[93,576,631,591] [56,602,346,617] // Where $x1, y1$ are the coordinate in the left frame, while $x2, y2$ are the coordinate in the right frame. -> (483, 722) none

---

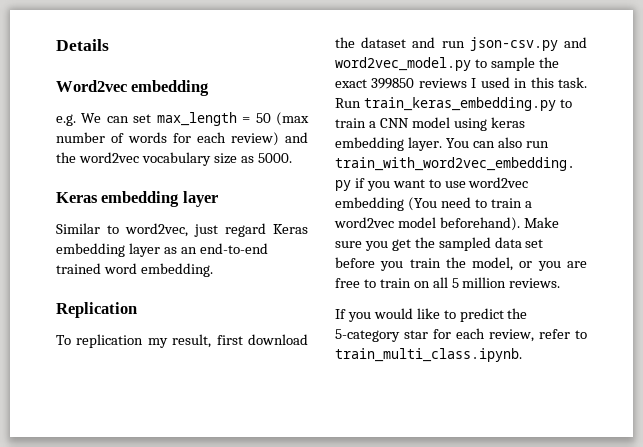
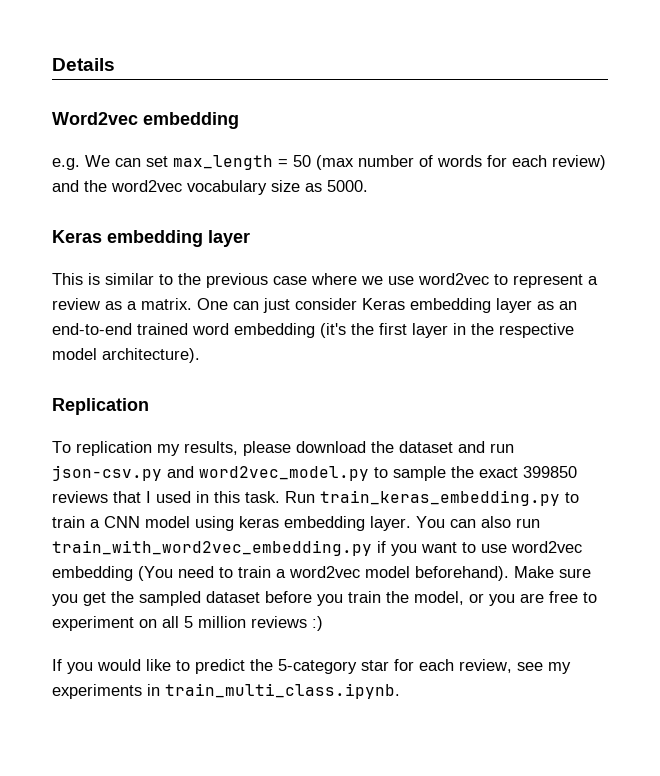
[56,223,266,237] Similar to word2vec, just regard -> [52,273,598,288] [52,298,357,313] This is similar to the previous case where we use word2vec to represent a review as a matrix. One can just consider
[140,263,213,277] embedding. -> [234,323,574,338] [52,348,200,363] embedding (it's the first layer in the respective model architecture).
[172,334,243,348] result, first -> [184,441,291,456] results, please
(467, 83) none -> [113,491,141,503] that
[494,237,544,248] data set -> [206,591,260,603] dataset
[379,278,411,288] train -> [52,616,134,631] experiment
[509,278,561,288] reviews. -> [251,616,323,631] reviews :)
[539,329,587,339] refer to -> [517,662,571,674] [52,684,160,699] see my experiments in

## Task description
For the records above, how many lines contain the word "none"? Reply with the number only.

## Response area
2